East Timor - which sits between Southeast Asia and Oceania - has made substantial economic progress since then, largely from oil and gas revenue, but it is still a "least developed country" and continues to grapple with issues such as food insecurity and a lack of infrastructure.

Meanwhile, ties with Indonesia have significantly improved and in 2018 East Timor signed a historic agreement with Australia to draw a median line as a permanent boundary in the Timor Sea, ending a decade-long dispute between the neighbours over rights to the sea's rich oil and gas reserves.

Under the treaty, East Timor also receives at least 70 per cent of royalty revenue from the Greater Sunrise field - the largest known petroleum resource in the Timor Sea. Previously, revenue was to be split evenly between the two countries.

On Tuesday, Ramos-Horta said the agreement between East Timor and Australia could provide inspiration for resolving the maritime disputes in the South China Sea, where tensions are soaring between rival claimants, particularly China and the Philippines.

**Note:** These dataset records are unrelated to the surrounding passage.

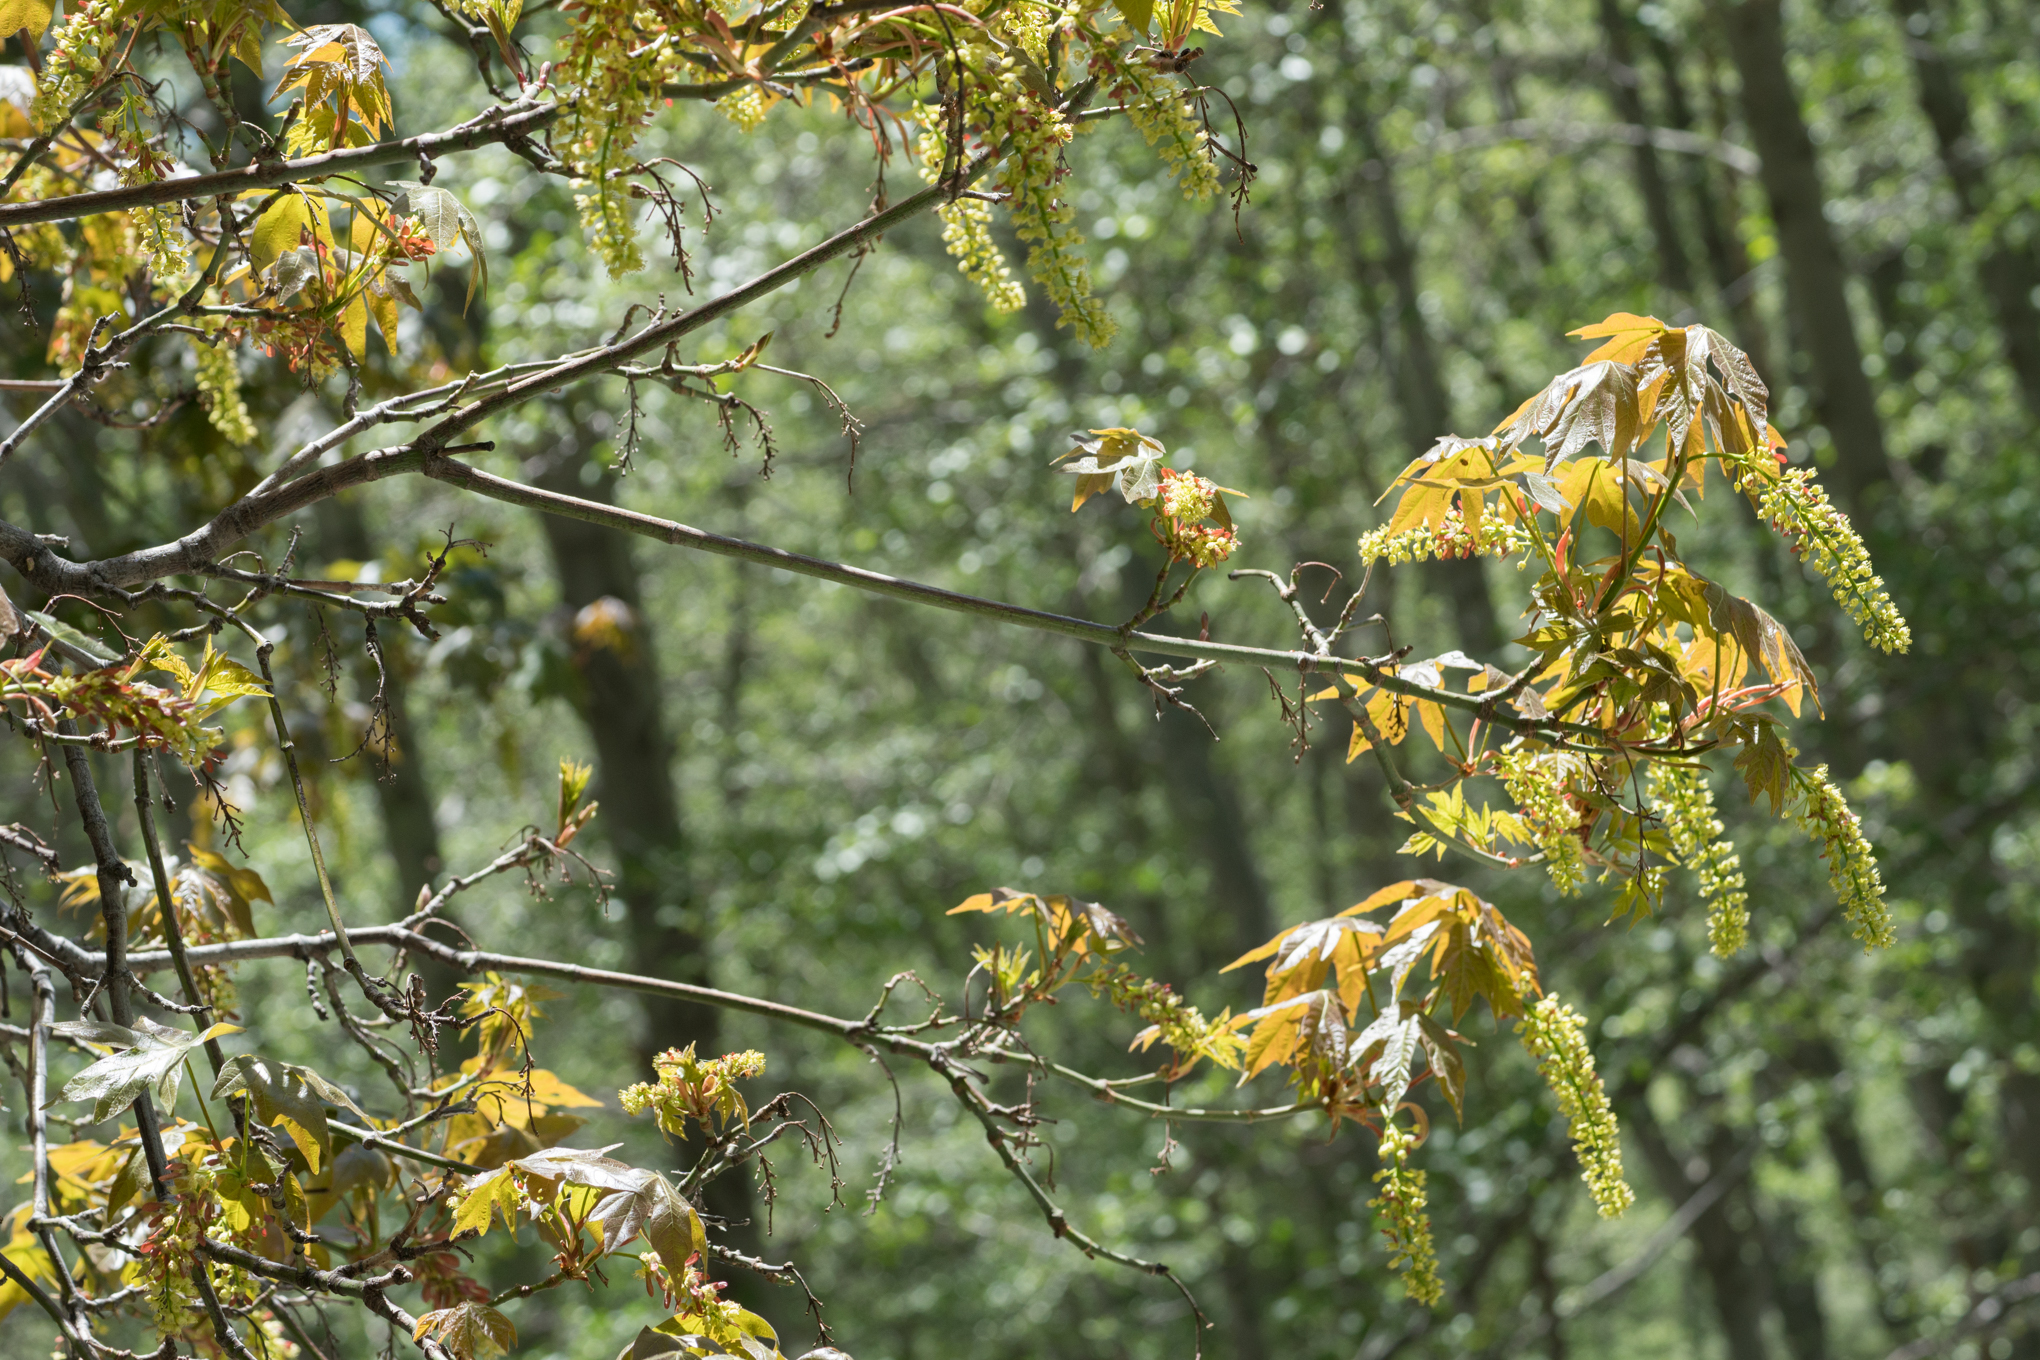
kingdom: Plantae
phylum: Tracheophyta
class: Magnoliopsida
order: Sapindales
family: Sapindaceae
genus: Acer
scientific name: Acer macrophyllum
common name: Oregon maple
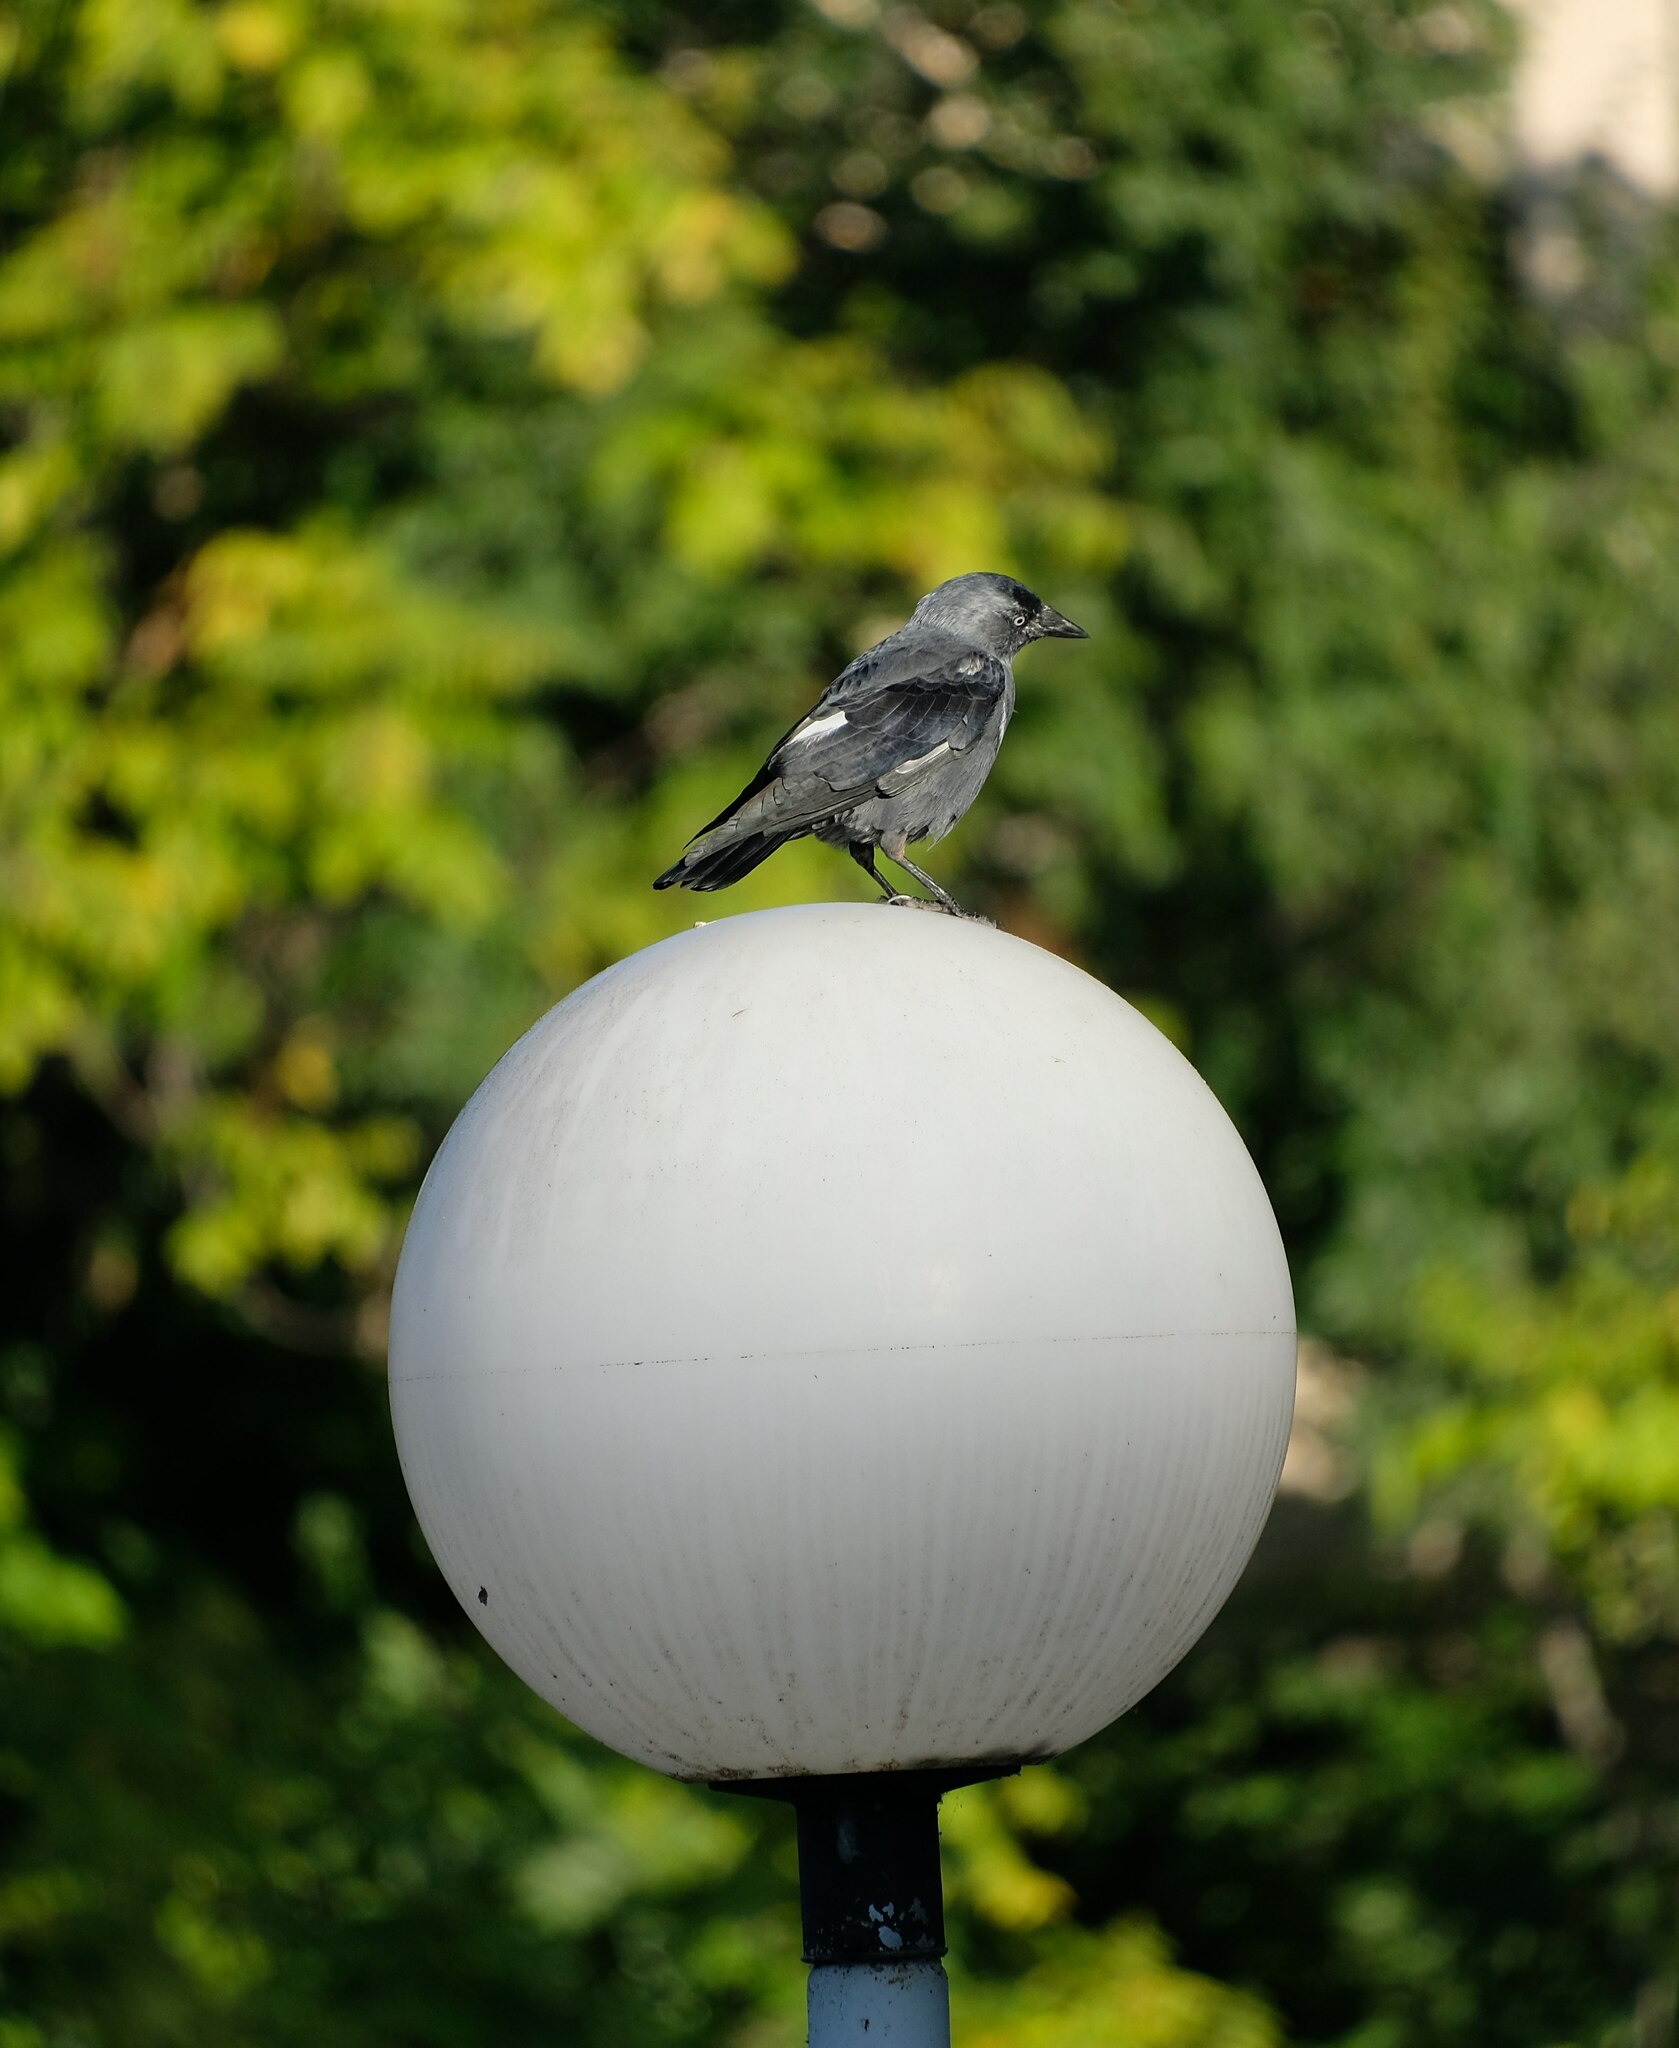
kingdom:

Beijing's sweeping territorial claims in the resource-rich South China Sea, one of the world's busiest shipping routes, overlap with those of the Philippines, Vietnam, Malaysia and Brunei.

The Association of Southeast Asian Nations - which East Timor is expected to join next year - is in talks with China over a code of conduct for the waterway, but progress has been slow.

Ramos-Horta said differences should be resolved through bilateral conversation between the claimant states, and countries outside the region should not step in.

"The countries bordering the South China Sea are the custodians of the South China Sea - not any other extra regional power," he said. "So they are the custodians of what is at the surface and what is underground and they have the responsibility to refrain from acts of threat and coercion."

He said the rival claimants would have to make concessions if solutions are to be found.

"Win-win is very difficult to have a 100 per cent win," Ramos-Horta said. "And win-win means to be prepared to make concessions so that there's a regime that governs the South China Sea that is accepted by all."